Les zones grises de Beauport 2020

Pierre Asselin, Le Soleil, publié le 07 février 2017

(Québec) ÉDITORIAL / Les jeux sont-ils déjà faits pour le projet d’agrandissement Beauport 2020 du Port de Québec? Plusieurs groupes et citoyens ont exprimé des préoccupations lors des audiences de l’Agence canadienne d’évaluation environnementale, la semaine dernière, mais les appuis politiques manifestés jusqu’ici, du maire de Québec jusqu’au ministre fédéral des Transports, Marc Garneau, donnent l’impression que le processus d’évaluation en cours vise plus à optimiser le projet qu’à statuer sur sa pertinence.

L’Administration portuaire a fait ses devoirs dans le cadre du processus d’évaluation, mais il subsiste malheureusement d’importantes zones grises sur les questions les plus fondamentales : Qui seront les utilisateurs? Quels seront les principaux produits transbordés?

Le Port de Québec n’a toujours pas signé de contrats avec des clients potentiels pour l’agrandissement proposé. Quand on sait que plusieurs projets d’expansion, par le passé, ont avorté en raison du retrait des utilisateurs ciblés, on est en droit de se poser des questions sur cette lacune.

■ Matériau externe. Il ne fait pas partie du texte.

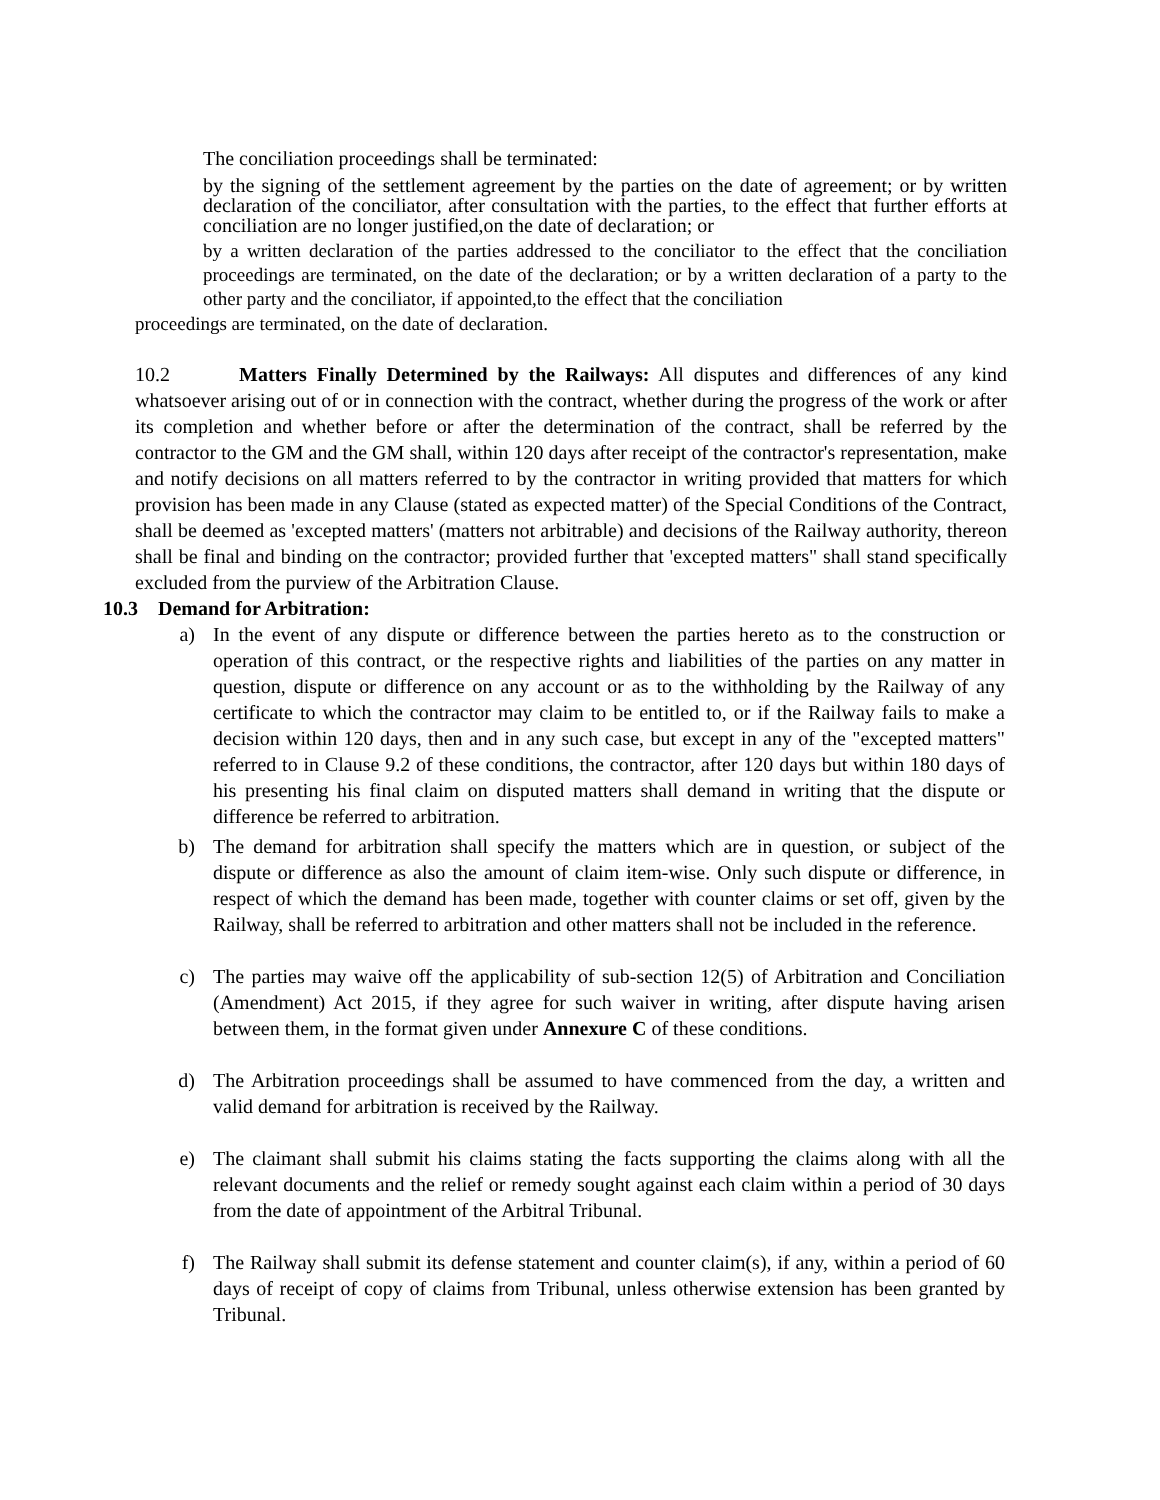The conciliation proceedings shall be terminated:
by the signing of the settlement agreement by the parties on the date of agreement; or by written declaration of the conciliator, after consultation with the parties, to the effect that further efforts at conciliation are no longer justified,on the date of declaration; or
by a written declaration of the parties addressed to the conciliator to the effect that the conciliation proceedings are terminated, on the date of the declaration; or by a written declaration of a party to the other party and the conciliator, if appointed,to the effect that the conciliation
proceedings are terminated, on the date of declaration.
10.2 Matters Finally Determined by the Railways: All disputes and differences of any kind whatsoever arising out of or in connection with the contract, whether during the progress of the work or after its completion and whether before or after the determination of the contract, shall be referred by the contractor to the GM and the GM shall, within 120 days after receipt of the contractor's representation, make and notify decisions on all matters referred to by the contractor in writing provided that matters for which provision has been made in any Clause (stated as expected matter) of the Special Conditions of the Contract, shall be deemed as 'excepted matters' (matters not arbitrable) and decisions of the Railway authority, thereon shall be final and binding on the contractor; provided further that 'excepted matters" shall stand specifically excluded from the purview of the Arbitration Clause.
10.3 Demand for Arbitration:
a) In the event of any dispute or difference between the parties hereto as to the construction or operation of this contract, or the respective rights and liabilities of the parties on any matter in question, dispute or difference on any account or as to the withholding by the Railway of any certificate to which the contractor may claim to be entitled to, or if the Railway fails to make a decision within 120 days, then and in any such case, but except in any of the "excepted matters" referred to in Clause 9.2 of these conditions, the contractor, after 120 days but within 180 days of his presenting his final claim on disputed matters shall demand in writing that the dispute or difference be referred to arbitration.
b) The demand for arbitration shall specify the matters which are in question, or subject of the dispute or difference as also the amount of claim item-wise. Only such dispute or difference, in respect of which the demand has been made, together with counter claims or set off, given by the Railway, shall be referred to arbitration and other matters shall not be included in the reference.
c) The parties may waive off the applicability of sub-section 12(5) of Arbitration and Conciliation (Amendment) Act 2015, if they agree for such waiver in writing, after dispute having arisen between them, in the format given under Annexure C of these conditions.
d) The Arbitration proceedings shall be assumed to have commenced from the day, a written and valid demand for arbitration is received by the Railway.
e) The claimant shall submit his claims stating the facts supporting the claims along with all the relevant documents and the relief or remedy sought against each claim within a period of 30 days from the date of appointment of the Arbitral Tribunal.
f) The Railway shall submit its defense statement and counter claim(s), if any, within a period of 60 days of receipt of copy of claims from Tribunal, unless otherwise extension has been granted by Tribunal.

Des citoyens craignent que le projet camoufle, d’une certaine façon, l’aménagement d’un terminal pétrolier destiné aux producteurs de l’Ouest canadien. Ça n’est certainement pas impossible mais ce ne sont, jusqu’ici, que des spéculations. Elles continueront toutefois d’être alimentées tant que l’administration portuaire ne sera pas en mesure de préciser à quoi serviront les aménagements projetés.

Un des principaux arguments à l’appui de cette expansion reste le besoin pour le Port d’accroître ses revenus afin de dégager les marges de manoeuvre nécessaires pour financer les importants travaux de réfection, négligés depuis longtemps, qui sont incontournables pour maintenir les installations existantes en bon état.

Le chapitre de l’étude d’impact portant sur la justification du projet précise en effet que le Port n’a tout simplement pas le choix, puisqu’«aucune autre source de revenus n’est disponible pour financer ces travaux».

En vertu de la loi qui a créé l’administration portuaire, il lui est interdit «de vendre directement un terrain ou de le mettre en garantie. Il ne lui est également pas permis d’hypothéquer la valeur de ses actifs», peut-on lire.

Si c’est réellement le cas, peut-être serait-il temps de s’interroger sur ces limitations. Il vaudrait mieux pour le ministre Garneau de s’occuper de cette question, et laisser sa collègue de l’Environnement s’occuper de l’évaluation environnementale.

S’il faut procéder à l’expansion du Port, au moins qu’on le fasse en connaissance de cause, et pour les bonnes raisons. Il est vrai qu’il reste peu d’options d’expansion, dans cette partie du fleuve, s’il veut prendre de l’expansion, mais il n’existe aussi pas d’équivalent à la plage de la Baie de Beauport, qui constitue un actif de plus en plus important pour les citoyens.

Mais surtout, Québec constitue-t-elle vraiment le meilleur choix pour devenir une plaque tournante du transbordement du matériel en vrac, étant donné l’emplacement du port? La question déborde le cadre de l’évaluation en cours, mais on ne peut l’évacuer pour autant.

C’est la ville de demain qu’on est en train de dessiner, cela exige de la prudence et de la réflexion. C’est dans cet esprit qu’on a assuré la protection des battures de Beauport. Et si on veut prendre les bonnes décisions, il faut commencer par poser les bonnes questions.